EXERCISE DESCRIPTION:
List all lines of the data containing the word "Girls".

DATA LISTING:
────────────────

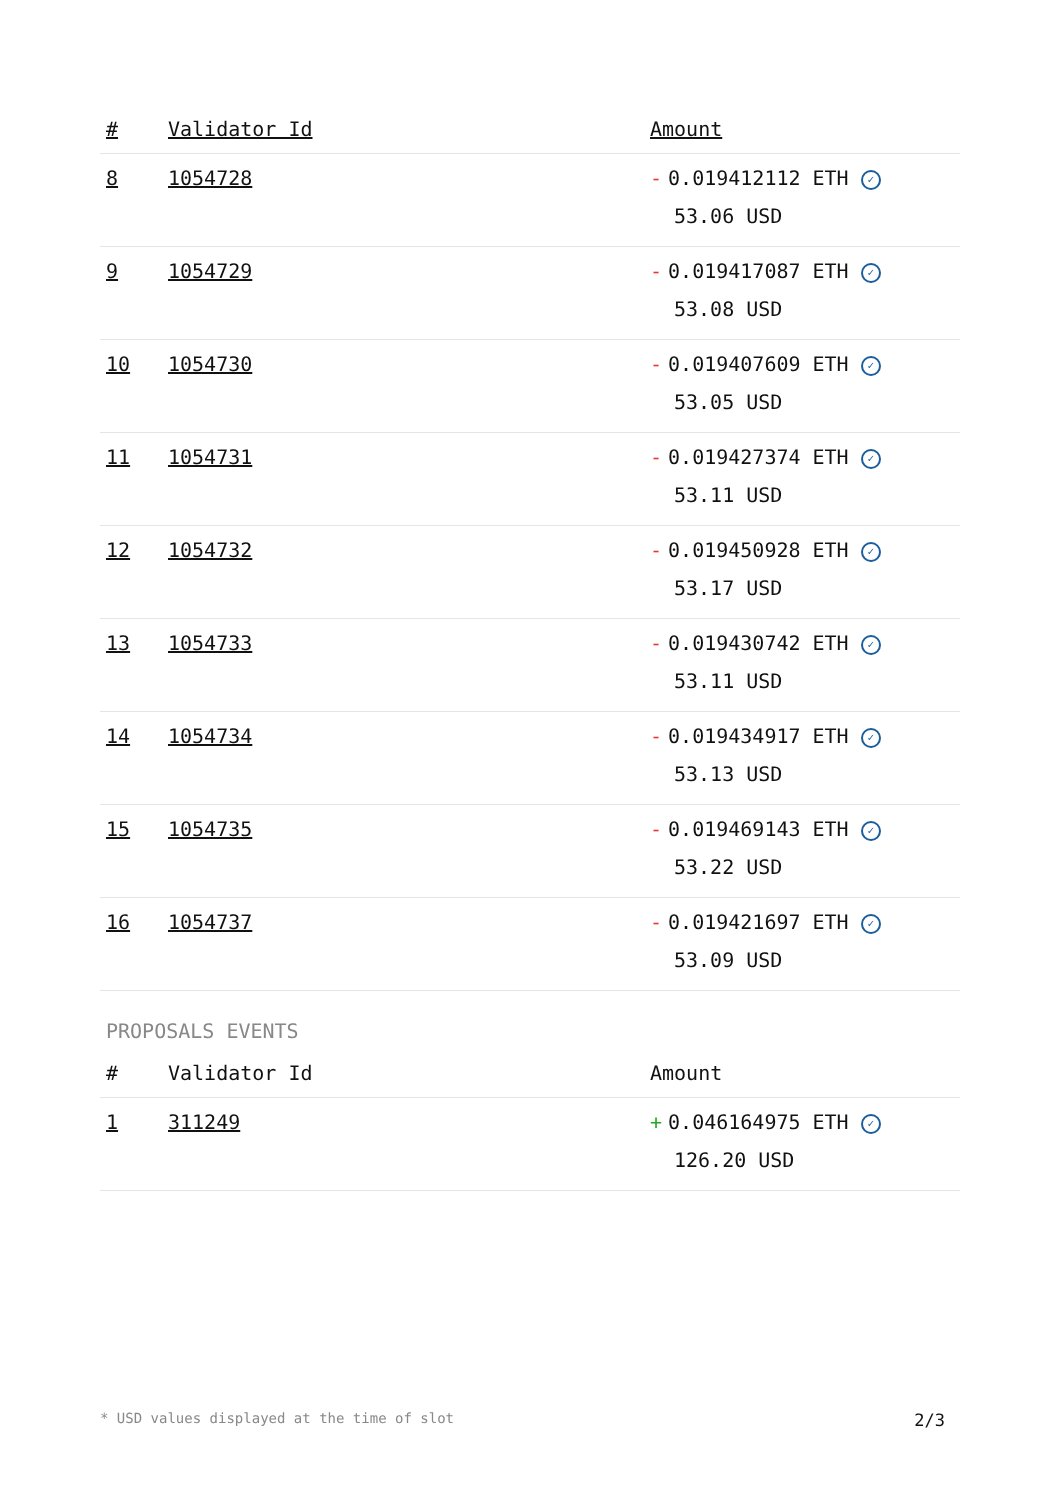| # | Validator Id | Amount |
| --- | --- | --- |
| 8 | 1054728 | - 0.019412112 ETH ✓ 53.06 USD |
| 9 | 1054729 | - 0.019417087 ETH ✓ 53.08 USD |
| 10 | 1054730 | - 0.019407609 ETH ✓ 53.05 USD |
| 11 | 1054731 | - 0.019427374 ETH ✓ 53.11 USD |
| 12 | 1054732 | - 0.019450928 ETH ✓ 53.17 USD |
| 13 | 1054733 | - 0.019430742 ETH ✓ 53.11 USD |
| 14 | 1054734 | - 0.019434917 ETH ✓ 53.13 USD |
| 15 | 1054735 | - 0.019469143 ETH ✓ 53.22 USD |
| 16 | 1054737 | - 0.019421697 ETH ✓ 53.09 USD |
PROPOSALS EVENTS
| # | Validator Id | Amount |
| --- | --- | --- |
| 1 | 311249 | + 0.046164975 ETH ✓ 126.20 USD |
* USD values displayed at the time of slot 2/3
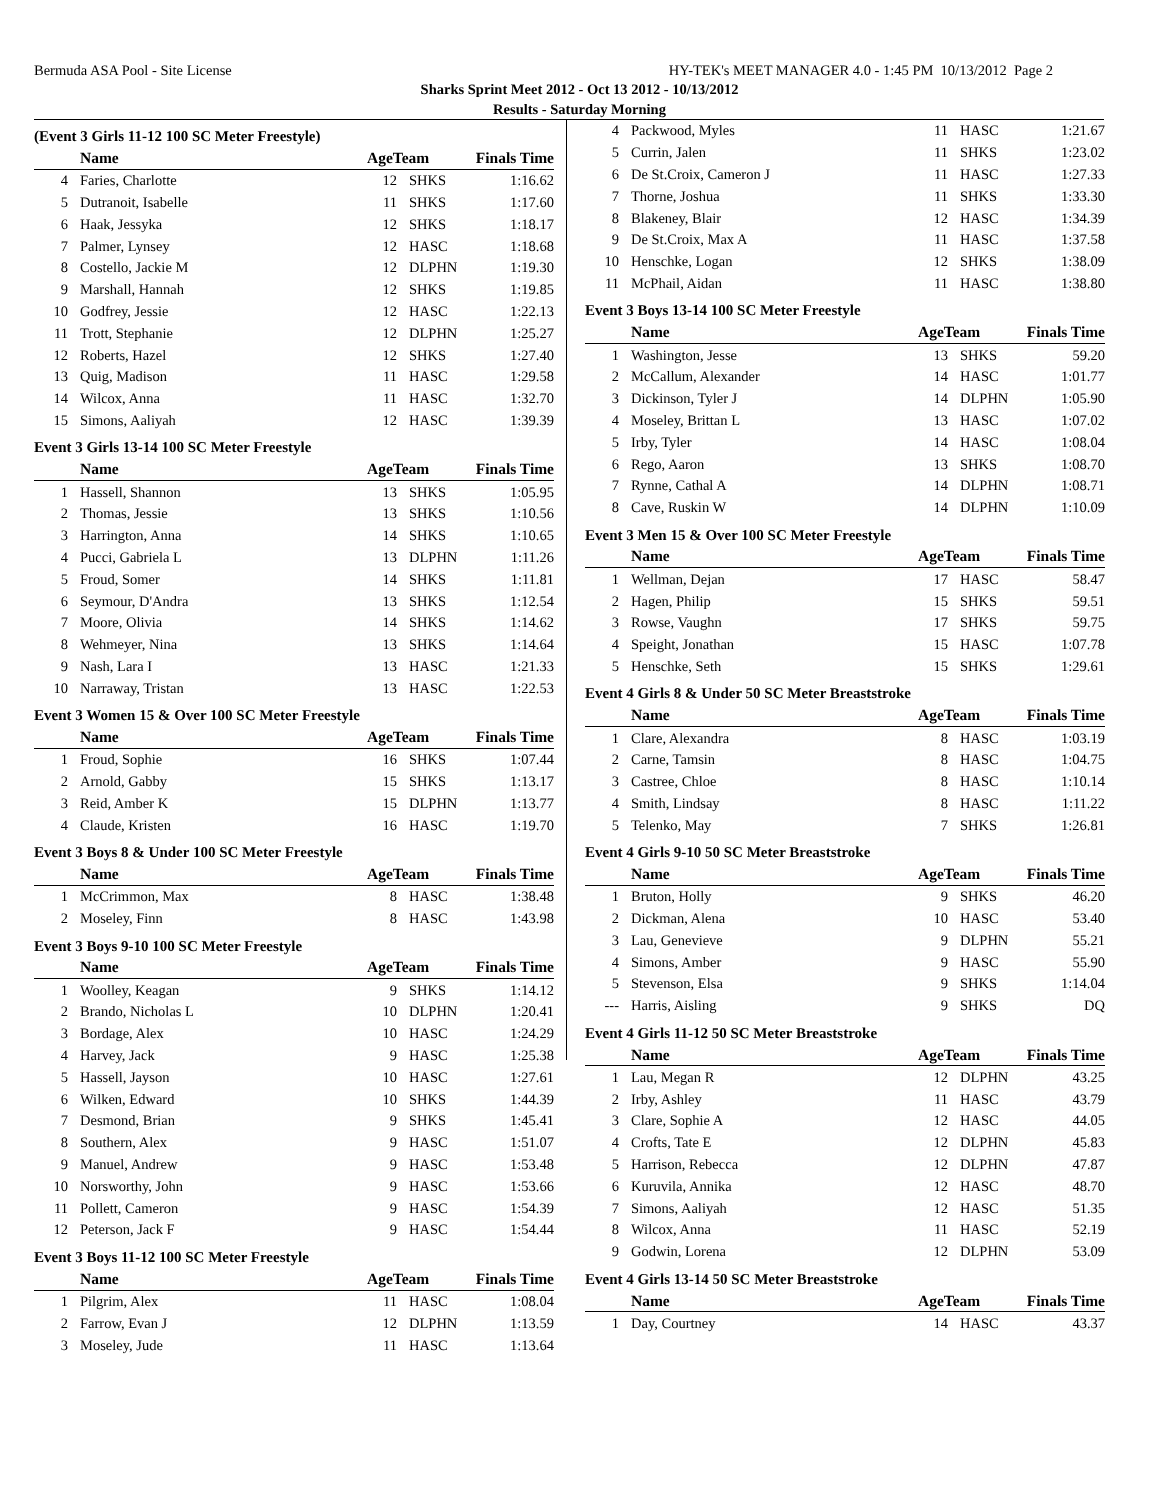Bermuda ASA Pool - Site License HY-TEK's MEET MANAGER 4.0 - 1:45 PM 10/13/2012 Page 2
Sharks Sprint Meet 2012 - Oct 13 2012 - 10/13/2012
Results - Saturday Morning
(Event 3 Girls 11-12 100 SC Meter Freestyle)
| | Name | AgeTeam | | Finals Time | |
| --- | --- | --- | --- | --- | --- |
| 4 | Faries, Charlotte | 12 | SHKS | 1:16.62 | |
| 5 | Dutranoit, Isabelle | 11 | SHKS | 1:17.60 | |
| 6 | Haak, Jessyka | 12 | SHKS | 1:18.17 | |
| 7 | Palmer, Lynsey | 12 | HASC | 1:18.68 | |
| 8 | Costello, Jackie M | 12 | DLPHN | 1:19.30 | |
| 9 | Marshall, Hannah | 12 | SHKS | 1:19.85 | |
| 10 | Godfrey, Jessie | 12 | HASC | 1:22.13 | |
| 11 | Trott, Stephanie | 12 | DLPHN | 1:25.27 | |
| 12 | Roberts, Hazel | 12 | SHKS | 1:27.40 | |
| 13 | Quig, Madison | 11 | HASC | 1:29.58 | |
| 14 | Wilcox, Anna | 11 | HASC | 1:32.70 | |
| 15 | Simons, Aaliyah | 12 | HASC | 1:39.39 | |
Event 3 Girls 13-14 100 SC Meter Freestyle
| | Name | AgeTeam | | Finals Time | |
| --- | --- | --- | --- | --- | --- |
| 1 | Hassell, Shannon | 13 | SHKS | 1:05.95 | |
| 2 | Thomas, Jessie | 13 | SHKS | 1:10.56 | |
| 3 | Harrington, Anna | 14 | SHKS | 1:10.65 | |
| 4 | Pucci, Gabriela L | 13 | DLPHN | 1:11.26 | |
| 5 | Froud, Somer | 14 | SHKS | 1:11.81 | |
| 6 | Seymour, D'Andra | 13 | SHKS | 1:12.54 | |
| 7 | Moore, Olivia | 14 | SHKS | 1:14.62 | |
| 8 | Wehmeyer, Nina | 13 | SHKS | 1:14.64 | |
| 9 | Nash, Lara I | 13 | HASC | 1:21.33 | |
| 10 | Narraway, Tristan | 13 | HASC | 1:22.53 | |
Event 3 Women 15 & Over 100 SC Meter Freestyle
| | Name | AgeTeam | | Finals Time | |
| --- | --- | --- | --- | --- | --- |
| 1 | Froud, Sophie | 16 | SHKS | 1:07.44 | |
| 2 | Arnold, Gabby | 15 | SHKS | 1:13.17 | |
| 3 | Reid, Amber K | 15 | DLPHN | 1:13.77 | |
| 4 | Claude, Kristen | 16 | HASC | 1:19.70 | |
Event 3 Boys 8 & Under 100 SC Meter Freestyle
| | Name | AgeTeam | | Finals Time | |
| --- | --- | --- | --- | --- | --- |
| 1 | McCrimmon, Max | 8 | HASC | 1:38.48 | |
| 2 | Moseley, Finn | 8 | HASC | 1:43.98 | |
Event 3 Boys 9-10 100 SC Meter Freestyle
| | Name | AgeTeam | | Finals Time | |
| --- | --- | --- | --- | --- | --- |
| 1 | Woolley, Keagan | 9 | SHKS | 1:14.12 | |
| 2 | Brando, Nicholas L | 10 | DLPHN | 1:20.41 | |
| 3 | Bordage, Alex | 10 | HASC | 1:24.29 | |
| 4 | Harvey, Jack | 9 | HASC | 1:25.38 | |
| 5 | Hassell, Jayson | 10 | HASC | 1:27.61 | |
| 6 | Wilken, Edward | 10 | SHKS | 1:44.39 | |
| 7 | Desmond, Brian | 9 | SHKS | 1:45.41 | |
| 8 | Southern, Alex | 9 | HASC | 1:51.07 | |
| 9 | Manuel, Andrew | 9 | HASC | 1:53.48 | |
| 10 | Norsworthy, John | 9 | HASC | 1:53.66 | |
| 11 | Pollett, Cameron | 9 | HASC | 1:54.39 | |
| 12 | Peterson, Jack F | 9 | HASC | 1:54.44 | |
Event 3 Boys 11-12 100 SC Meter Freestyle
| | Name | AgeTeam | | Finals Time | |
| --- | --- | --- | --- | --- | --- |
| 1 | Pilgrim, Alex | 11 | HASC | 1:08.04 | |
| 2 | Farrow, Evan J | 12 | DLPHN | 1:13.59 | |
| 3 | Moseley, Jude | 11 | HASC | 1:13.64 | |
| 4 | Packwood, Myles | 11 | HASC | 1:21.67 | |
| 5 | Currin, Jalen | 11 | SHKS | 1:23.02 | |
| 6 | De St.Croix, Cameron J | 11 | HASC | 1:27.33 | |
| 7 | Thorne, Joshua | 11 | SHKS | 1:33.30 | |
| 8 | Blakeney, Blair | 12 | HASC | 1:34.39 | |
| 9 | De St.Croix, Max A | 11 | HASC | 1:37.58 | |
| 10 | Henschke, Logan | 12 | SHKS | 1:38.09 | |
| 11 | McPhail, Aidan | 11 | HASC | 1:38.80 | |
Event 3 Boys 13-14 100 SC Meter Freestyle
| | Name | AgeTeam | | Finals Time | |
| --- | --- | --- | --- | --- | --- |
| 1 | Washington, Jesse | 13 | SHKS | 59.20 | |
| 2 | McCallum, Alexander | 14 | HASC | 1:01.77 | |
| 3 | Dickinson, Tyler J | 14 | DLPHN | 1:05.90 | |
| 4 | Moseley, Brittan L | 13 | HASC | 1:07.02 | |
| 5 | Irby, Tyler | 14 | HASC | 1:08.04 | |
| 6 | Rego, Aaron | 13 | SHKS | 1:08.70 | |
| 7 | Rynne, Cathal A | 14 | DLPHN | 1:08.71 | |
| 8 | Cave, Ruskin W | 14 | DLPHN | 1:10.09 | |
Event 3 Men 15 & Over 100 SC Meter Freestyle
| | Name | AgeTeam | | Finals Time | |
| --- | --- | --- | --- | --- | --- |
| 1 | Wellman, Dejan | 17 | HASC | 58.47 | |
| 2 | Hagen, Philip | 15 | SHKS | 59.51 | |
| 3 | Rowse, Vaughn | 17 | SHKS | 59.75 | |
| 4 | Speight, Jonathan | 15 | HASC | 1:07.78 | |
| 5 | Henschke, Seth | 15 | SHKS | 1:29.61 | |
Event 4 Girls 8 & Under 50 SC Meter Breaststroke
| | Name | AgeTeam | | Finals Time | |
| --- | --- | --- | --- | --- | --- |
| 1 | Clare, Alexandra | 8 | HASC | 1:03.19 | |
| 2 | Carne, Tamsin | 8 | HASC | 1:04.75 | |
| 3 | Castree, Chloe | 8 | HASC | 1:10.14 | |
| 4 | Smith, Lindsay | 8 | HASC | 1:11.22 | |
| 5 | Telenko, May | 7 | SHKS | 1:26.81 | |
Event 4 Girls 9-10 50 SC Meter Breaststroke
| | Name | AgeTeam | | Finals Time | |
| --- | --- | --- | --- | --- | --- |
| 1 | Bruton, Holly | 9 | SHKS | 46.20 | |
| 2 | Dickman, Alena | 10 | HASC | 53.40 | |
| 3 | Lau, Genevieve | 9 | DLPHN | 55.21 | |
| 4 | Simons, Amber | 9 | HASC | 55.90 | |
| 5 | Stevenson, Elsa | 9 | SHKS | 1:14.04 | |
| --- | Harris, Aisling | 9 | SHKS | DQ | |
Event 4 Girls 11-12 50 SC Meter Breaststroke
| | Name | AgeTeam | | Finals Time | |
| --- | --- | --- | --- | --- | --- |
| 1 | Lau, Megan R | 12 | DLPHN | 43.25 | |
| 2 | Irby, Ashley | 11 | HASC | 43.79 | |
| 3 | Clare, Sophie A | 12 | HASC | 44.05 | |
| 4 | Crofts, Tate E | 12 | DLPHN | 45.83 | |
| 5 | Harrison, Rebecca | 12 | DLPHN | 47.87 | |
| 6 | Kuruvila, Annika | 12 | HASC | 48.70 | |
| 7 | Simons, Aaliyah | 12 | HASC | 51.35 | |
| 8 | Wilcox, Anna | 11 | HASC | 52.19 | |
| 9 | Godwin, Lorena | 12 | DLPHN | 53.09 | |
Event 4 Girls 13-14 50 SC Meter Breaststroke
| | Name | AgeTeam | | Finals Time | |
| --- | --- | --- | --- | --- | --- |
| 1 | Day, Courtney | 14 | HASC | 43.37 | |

────────────────

EXPECTED OUTPUT:
(Event 3 Girls 11-12 100 SC Meter Freestyle)
Event 3 Girls 13-14 100 SC Meter Freestyle
Event 4 Girls 8 & Under 50 SC Meter Breaststroke
Event 4 Girls 9-10 50 SC Meter Breaststroke
Event 4 Girls 11-12 50 SC Meter Breaststroke
Event 4 Girls 13-14 50 SC Meter Breaststroke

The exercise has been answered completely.